Deutscher nach Raftingunfall in Tirol im Krankenhaus gestorben

Haiming (APA) - Nach einem schweren Raftingunfall vor rund eineinhalb Wochen bei Haiming in Tirol (Bezirk Imst) ist das 56-jährige Unfallopf...

Haiming (APA) - Nach einem schweren Raftingunfall vor rund eineinhalb Wochen bei Haiming in Tirol (Bezirk Imst) ist das 56-jährige Unfallopfer aus Deutschland im Krankenhaus gestorben. Der Mann erlag am Samstag seinen schweren Verletzungen, teilte eine Sprecherin der Polizei der APA am Donnerstag mit und bestätigte damit einen Bericht des ORF Radio Tirol.

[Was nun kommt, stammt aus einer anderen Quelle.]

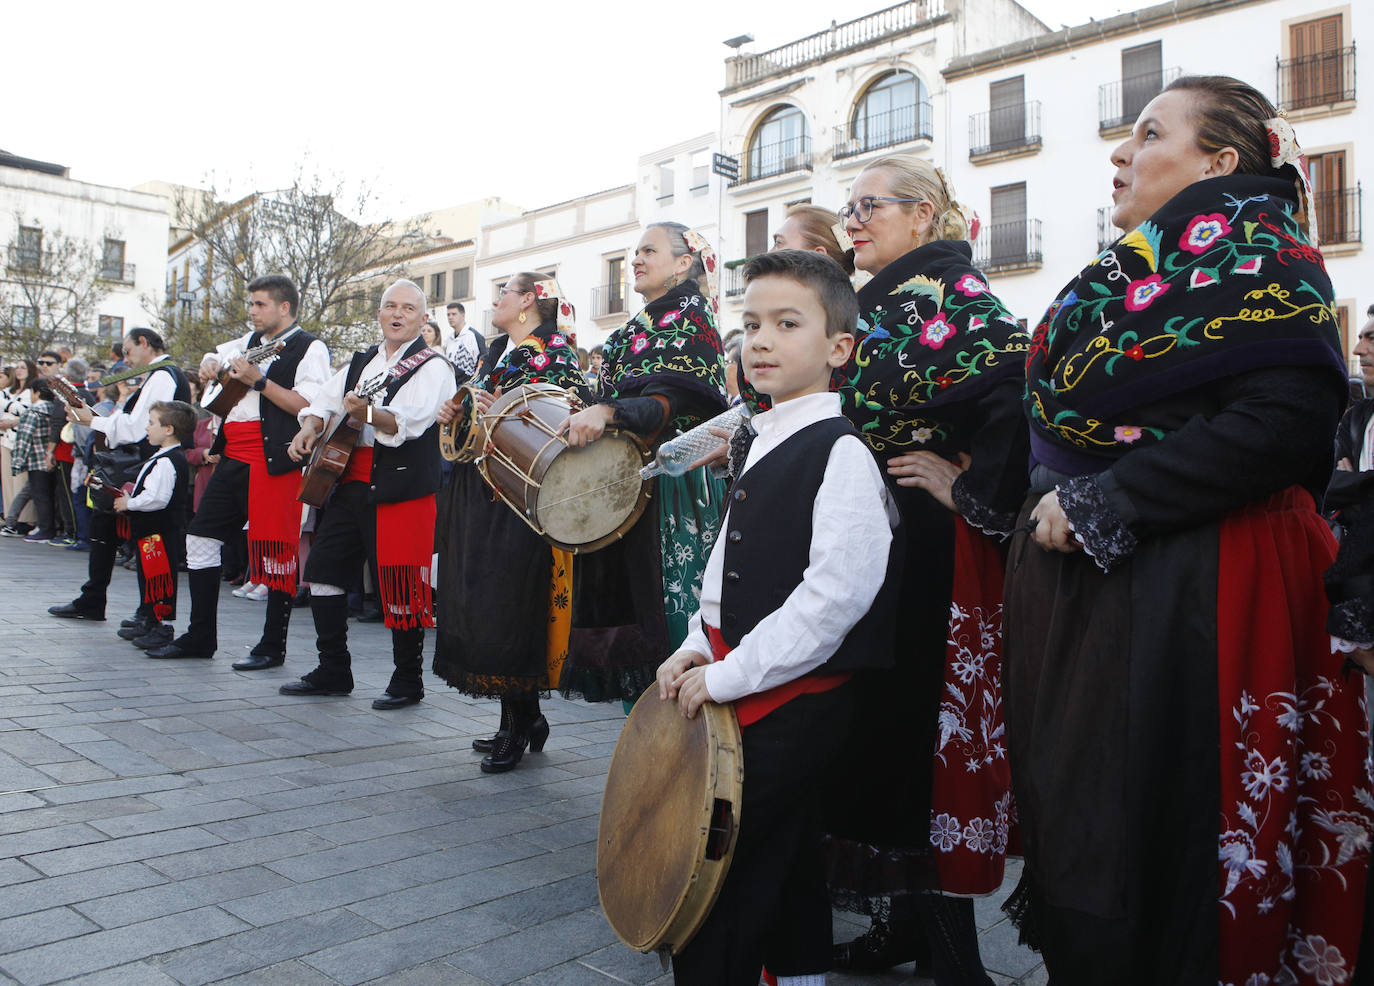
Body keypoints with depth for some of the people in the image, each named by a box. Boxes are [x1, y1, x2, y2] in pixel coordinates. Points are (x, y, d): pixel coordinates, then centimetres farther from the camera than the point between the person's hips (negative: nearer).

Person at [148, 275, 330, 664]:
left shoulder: (309, 348, -5)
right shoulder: (252, 340, 18)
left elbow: (309, 406, -17)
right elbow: (217, 355, 38)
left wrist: (259, 381, -19)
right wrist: (211, 362, 15)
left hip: (274, 459, -9)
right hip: (234, 456, 9)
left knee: (275, 550, -5)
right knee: (201, 537, 10)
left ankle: (273, 646, 5)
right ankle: (200, 636, 20)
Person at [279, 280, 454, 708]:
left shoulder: (432, 366, -4)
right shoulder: (362, 361, 19)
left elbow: (409, 420, -20)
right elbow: (325, 400, 23)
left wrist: (368, 414, -37)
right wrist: (310, 427, 2)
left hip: (401, 487, -7)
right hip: (351, 482, 8)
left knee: (401, 586, -5)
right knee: (323, 569, 9)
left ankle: (408, 681, 9)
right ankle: (333, 671, 21)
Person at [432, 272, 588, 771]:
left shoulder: (555, 353, -6)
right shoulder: (494, 353, 20)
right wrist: (456, 413, 8)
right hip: (479, 495, 9)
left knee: (504, 605, -7)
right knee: (476, 603, 9)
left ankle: (520, 724, 7)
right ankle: (524, 720, 20)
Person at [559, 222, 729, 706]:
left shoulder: (692, 317, -5)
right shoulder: (633, 329, 21)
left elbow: (673, 401, -19)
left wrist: (606, 411, -32)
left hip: (670, 484, -8)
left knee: (661, 606, -8)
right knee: (624, 598, 8)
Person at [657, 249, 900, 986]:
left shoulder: (841, 454, -15)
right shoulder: (760, 449, 13)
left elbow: (835, 594, -24)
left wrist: (727, 676, -19)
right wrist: (699, 649, 4)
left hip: (795, 700, -9)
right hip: (743, 692, 9)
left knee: (715, 887, -5)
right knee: (787, 878, 21)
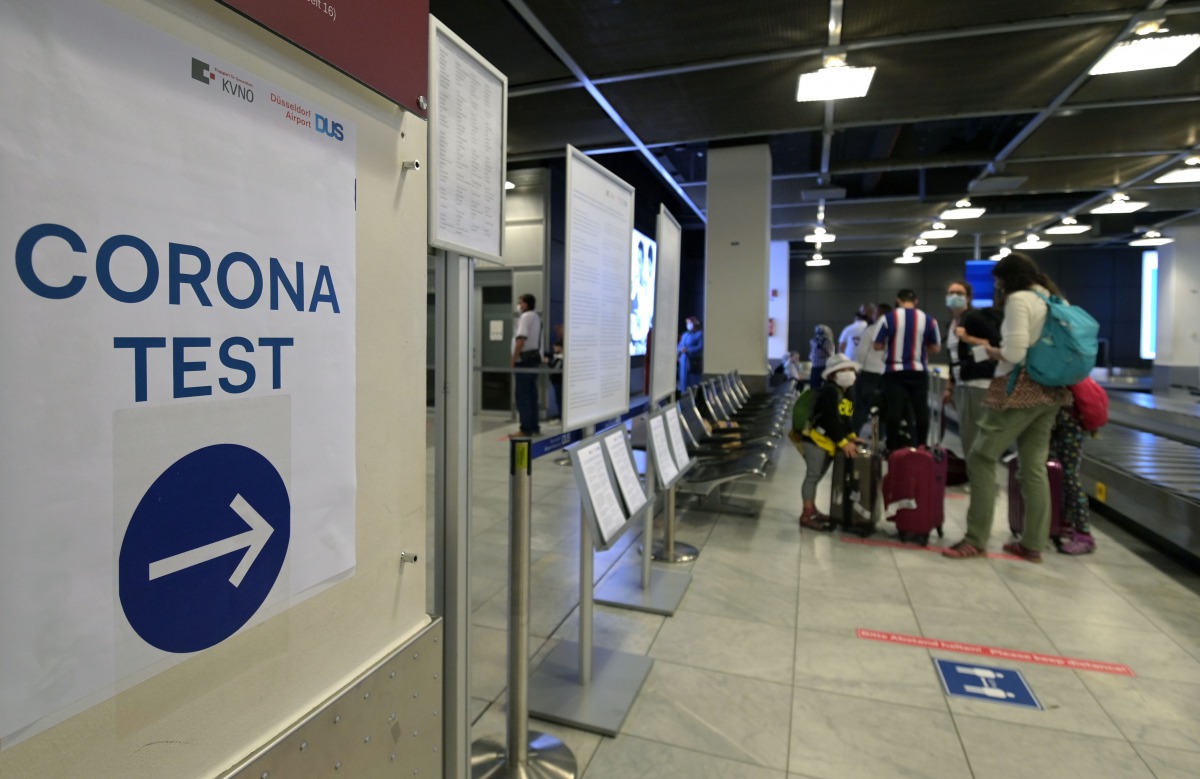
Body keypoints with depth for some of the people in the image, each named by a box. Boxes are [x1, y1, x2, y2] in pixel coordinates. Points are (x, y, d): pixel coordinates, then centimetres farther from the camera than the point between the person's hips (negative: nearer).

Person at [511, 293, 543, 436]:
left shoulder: (526, 316, -11)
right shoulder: (536, 317, 17)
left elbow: (521, 340, -20)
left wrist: (513, 360, -16)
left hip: (524, 359, -9)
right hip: (534, 358, 9)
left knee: (522, 395, -6)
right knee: (531, 394, 11)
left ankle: (526, 428, -4)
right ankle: (533, 426, 14)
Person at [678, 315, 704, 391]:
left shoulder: (700, 334, -1)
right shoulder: (685, 334, 19)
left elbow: (700, 347, -11)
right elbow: (680, 345, 18)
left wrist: (688, 350, -19)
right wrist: (680, 350, -5)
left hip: (694, 360, -6)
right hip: (684, 360, 6)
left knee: (693, 379, -8)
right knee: (683, 377, 5)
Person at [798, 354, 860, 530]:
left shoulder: (847, 394, 14)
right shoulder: (829, 391, -18)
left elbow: (845, 419, 17)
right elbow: (830, 420, -24)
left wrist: (852, 436, 2)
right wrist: (844, 442, -23)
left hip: (829, 442, 9)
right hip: (815, 439, -9)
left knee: (817, 476, 16)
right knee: (813, 475, -6)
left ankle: (812, 510, 25)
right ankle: (807, 515, -2)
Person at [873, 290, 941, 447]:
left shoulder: (889, 318, -6)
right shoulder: (929, 320, 1)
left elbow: (878, 345, -4)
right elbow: (936, 348, 6)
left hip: (894, 372, -2)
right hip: (919, 372, 2)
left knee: (894, 411, 3)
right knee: (921, 411, 10)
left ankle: (892, 448, 8)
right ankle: (920, 447, 16)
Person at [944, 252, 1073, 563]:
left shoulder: (1019, 299, -10)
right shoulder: (1055, 299, 15)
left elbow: (1014, 353, -19)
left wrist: (993, 352, 1)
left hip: (1020, 391, -8)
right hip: (1051, 392, 8)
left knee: (981, 458, -2)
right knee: (1035, 466, 10)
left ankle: (976, 539, 1)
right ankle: (1033, 544, 15)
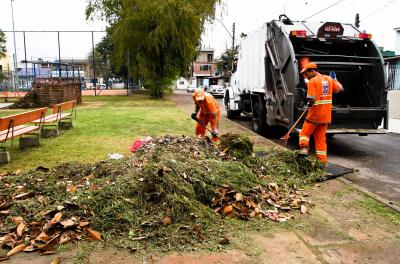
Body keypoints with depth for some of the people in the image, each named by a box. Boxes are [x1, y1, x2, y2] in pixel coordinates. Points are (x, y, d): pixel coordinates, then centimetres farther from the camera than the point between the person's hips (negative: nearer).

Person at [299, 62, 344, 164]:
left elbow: (312, 99, -20)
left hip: (314, 115, -6)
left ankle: (304, 148, -10)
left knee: (304, 133, 12)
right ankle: (323, 160, 13)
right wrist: (335, 79, 30)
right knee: (321, 138, 13)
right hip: (326, 116, 6)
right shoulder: (329, 79, 7)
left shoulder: (312, 81, -13)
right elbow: (340, 89, 17)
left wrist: (309, 104, 0)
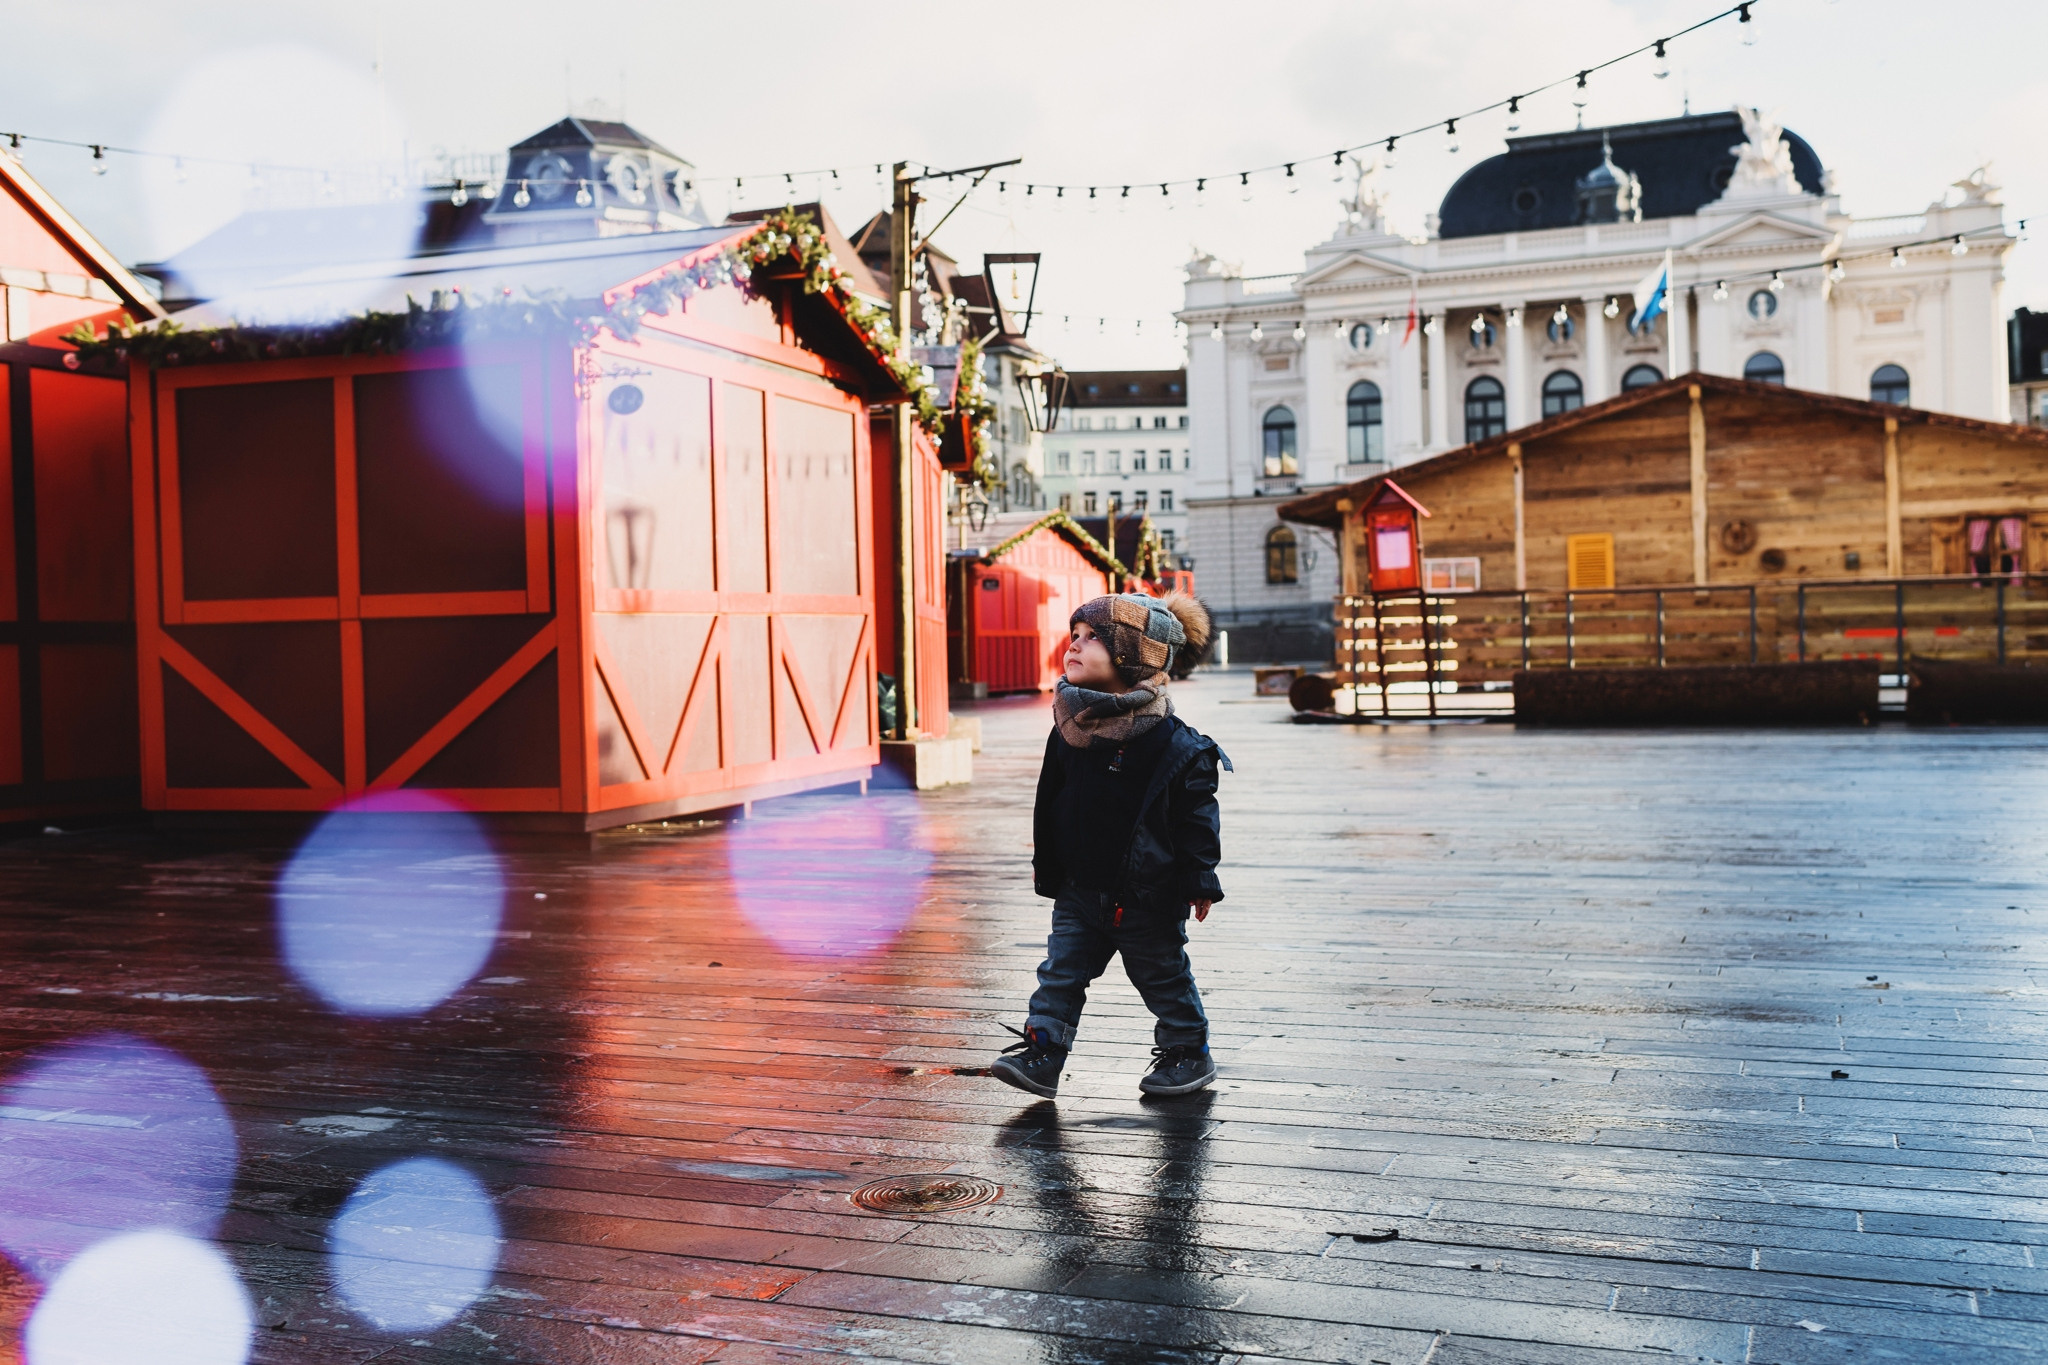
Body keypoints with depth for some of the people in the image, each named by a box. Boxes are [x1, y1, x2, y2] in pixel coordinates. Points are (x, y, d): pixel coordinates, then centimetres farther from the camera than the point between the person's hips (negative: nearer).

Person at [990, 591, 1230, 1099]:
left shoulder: (1175, 745, -17)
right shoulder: (1069, 729, 1)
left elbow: (1197, 818, -11)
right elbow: (1051, 804, 11)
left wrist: (1200, 881, -11)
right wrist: (1045, 865, 15)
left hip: (1147, 895, -5)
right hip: (1080, 888, 5)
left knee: (1162, 976, 11)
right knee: (1061, 971, 1)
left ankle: (1189, 1053, 28)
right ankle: (1041, 1053, 5)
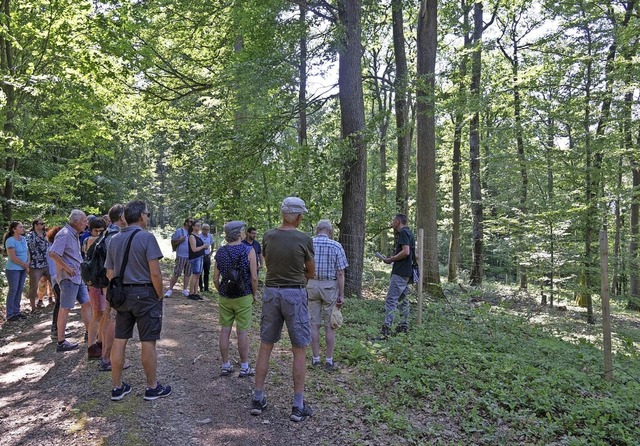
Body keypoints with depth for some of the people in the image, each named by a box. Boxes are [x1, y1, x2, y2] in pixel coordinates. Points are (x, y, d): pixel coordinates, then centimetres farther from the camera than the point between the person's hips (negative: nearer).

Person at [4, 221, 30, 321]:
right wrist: (25, 265, -10)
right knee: (13, 291, -2)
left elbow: (27, 252, 13)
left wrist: (28, 263, -4)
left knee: (19, 290, 10)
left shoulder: (23, 239, 7)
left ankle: (16, 311, 20)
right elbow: (13, 257, -18)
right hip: (13, 270, -7)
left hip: (23, 269, 7)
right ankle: (9, 315, 7)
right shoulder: (10, 241, -15)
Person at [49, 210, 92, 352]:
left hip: (78, 276, 9)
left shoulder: (75, 235, 15)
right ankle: (61, 342, 6)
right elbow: (52, 253, -26)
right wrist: (67, 268, -20)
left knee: (86, 303, 11)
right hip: (68, 277, -9)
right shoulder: (64, 234, -15)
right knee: (65, 308, -2)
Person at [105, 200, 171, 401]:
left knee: (119, 340, 11)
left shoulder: (114, 239, 8)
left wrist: (119, 291, 20)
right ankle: (152, 387, 14)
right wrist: (159, 295, -6)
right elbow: (155, 273, -18)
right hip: (144, 294, -6)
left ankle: (117, 387, 21)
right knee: (148, 342, 3)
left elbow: (110, 273, 11)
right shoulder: (146, 237, -13)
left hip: (122, 294, 7)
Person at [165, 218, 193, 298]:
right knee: (176, 274, -4)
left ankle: (185, 290, 15)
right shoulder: (179, 231, -2)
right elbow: (173, 243, 0)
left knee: (187, 274, 7)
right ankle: (170, 290, 5)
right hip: (181, 256, -5)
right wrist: (179, 240, -16)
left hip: (190, 257, 5)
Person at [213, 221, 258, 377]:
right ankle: (244, 367, 12)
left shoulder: (220, 252, 1)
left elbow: (215, 279, 3)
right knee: (242, 332, 3)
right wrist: (253, 295, 0)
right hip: (243, 297, -4)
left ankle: (225, 366, 18)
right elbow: (254, 278, -14)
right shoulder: (248, 251, -12)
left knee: (225, 330, 10)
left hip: (224, 297, 4)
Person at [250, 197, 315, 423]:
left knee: (265, 346, 15)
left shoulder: (268, 237, 0)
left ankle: (258, 399, 22)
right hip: (295, 294, -4)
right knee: (299, 350, 6)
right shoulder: (304, 239, -10)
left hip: (270, 292, 4)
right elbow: (311, 272, 3)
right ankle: (298, 406, 12)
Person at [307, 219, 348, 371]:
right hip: (330, 286, -2)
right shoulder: (336, 246, -7)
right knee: (329, 325, 6)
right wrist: (341, 295, -4)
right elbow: (340, 273, -9)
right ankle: (329, 361, 12)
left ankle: (315, 359, 17)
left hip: (312, 285, 2)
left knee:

Der 56-Jährige war gemeinsam mit einer insgesamt zehnköpfigen Urlaubergruppe aus Deutschland am Inn unterwegs gewesen, als eines der Boote bei einer Welle kenterte. Der Mann hatte sich nicht an der Oberfläche halten können, musste aus dem Wasser gezogen und reanimiert werden.

Auch ein zweiter Mann aus der Gruppe war bei dem Unfall verletzt worden. Bei ihm seien im Krankenhaus Hirnblutungen festgestellt worden. Die Verletzungen seien jedoch nicht lebensgefährlich gewesen. Der Inn hatte zum Zeitpunkt des Unfalls zwar sehr viel Wasser geführt, sei aber befahrbar gewesen, hieß es.